A Check On China’s Ambitions
(i) Finally, the Quad has a valuable role to play as a check on China’s Indian Ocean ambitions.
(ii) India must develop ingrained habits of interoperable cooperation with its Quad partners and, thereby, pre-emptively dissuade(discourage) China from mounting a naval challenge in its backyard.
(iii) On the other hand, it will be more than a decade or two before the People’s Liberation Army Navy will be credibly capable of projecting power in these waters.
(iv) The shores of the Indo-Pacific littoral are strewn with the bones of Cold War-vintage, pan-regional architectures that were divorced from the underlying security dynamics.

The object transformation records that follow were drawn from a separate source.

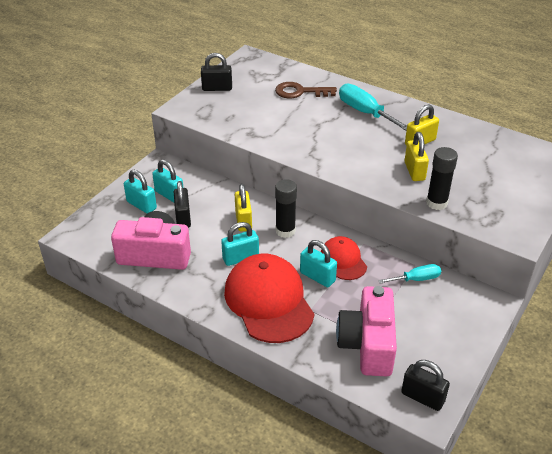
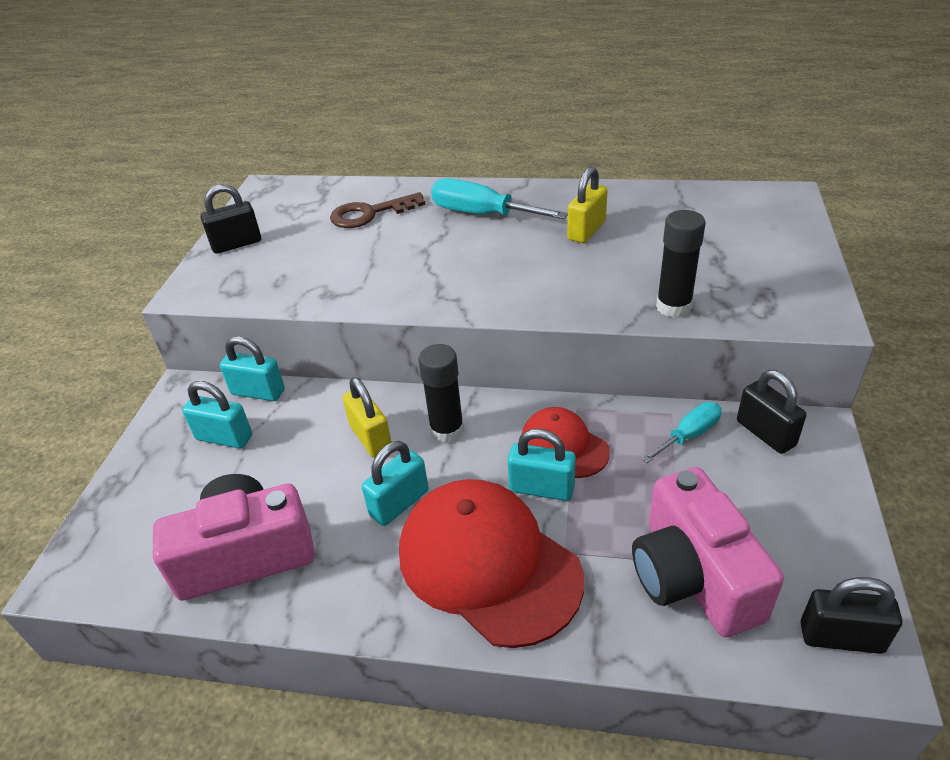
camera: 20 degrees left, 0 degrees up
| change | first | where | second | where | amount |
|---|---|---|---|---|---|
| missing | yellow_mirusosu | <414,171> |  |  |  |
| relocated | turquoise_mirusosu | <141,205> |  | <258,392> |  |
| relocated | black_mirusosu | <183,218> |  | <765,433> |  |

(v) The Quad must resist this temptation for precipitate design over purpose.
(vi) In 2018, in his keynote address at the Shangri La Dialogue, Prime Minister noted that India would “work with [its friends] individually or in formats of three or more for a stable and peaceful region, but [that these] friendships are not alliances of containment”.
(vii) Reconciling this capacity to resist armed revisionism while nudging the region’s geopolitics towards cooperation as opposed to conflict should be India’s, and the Quad’s, priority.